MAGDEBURG, Germany — Four women and a 9-year-old boy were killed and 200 people were injured when a man drove into a Christmas market teeming with holiday shoppers in the German city of Magdeburg — an attack that has left Germans mourning the victims and with a shaken sense of security.
How did the attack unfold?
At first, Thi Linh Chi Nguyen thought the loud bangs were fireworks. The 34-year-old manicurist from Vietnam, whose salon is near the Christmas market, was on the phone during a break when she heard the noise just after 7 p.m. on Friday. Then she saw a car drive through the market at high speed. People screamed and a child was thrown into the air by the car.
The woman recalled seeing the car bursting out of the market and turning right onto Ernst-Reuter-Allee street and then coming to a standstill at a tram stop where the suspect was arrested.
The Christmas market was surrounded by concrete barriers designed to prevent attacks, but there was a gap left for emergency access, wide enough for a car to speed through.

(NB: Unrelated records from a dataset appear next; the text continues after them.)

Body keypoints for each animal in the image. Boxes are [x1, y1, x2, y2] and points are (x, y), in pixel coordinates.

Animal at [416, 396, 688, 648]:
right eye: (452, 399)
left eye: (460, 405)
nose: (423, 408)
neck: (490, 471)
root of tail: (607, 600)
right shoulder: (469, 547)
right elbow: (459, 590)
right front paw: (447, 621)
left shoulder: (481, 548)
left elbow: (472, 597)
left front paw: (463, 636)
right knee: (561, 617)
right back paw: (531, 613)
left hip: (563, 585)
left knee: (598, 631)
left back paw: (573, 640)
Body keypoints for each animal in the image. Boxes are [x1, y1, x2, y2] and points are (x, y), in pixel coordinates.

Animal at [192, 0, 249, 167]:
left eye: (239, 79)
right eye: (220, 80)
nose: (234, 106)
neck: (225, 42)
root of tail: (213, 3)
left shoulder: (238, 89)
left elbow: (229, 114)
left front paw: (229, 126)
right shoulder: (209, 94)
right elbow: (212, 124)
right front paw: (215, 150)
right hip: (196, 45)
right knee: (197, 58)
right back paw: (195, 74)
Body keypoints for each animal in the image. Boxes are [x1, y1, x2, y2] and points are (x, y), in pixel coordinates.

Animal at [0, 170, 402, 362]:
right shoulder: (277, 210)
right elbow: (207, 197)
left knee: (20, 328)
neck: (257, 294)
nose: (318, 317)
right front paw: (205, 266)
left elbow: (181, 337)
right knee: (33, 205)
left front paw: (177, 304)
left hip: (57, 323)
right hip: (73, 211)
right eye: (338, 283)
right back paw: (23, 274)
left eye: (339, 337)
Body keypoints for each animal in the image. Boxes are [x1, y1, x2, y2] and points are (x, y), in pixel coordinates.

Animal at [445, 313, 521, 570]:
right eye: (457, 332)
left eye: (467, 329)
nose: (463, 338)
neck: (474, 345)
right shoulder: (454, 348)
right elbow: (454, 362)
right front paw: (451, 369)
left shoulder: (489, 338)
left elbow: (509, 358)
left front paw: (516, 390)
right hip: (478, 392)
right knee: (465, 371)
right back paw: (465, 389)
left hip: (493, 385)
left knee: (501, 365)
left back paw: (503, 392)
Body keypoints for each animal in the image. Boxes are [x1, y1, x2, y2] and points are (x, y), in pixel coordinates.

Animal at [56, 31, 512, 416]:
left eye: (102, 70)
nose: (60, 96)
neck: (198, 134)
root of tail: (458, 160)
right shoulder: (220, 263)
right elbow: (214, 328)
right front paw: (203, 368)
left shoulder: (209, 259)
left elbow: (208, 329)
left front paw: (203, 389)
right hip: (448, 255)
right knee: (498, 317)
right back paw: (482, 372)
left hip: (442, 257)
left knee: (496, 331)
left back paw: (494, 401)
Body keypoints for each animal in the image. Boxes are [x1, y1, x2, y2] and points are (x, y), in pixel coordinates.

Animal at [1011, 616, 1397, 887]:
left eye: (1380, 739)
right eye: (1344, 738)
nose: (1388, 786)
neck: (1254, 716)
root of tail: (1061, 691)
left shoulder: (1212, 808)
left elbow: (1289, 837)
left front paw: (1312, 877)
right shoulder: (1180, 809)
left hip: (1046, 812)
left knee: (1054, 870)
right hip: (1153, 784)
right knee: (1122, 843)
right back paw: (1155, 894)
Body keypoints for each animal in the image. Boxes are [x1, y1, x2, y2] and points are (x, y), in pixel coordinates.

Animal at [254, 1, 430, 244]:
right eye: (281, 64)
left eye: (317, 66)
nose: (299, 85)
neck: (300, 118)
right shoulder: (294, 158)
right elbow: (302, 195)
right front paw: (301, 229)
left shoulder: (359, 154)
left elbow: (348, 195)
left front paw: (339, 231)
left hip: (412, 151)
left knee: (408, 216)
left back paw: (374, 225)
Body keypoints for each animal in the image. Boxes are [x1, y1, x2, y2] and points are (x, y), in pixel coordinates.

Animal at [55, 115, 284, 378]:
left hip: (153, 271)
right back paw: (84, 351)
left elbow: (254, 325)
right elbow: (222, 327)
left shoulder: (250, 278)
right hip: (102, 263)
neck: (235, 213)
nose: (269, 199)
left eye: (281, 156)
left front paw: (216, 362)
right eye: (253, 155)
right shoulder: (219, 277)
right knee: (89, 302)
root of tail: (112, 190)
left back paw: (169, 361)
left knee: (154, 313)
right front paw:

The market area reopened Sunday, and residents walked slowly amid the shuttered food, drink and craft stands. Nearby, people stopped to light candles or leave flowers at a growing makeshift memorial.
Who are the victims?
Police say the dead are four women, aged 45, 52, 67 and 75, and a boy, aged 9. He was named as André Gleissner by fire department officials in the Elm-Asse region west of Magdeburg, where he was a member of the children's fire brigade.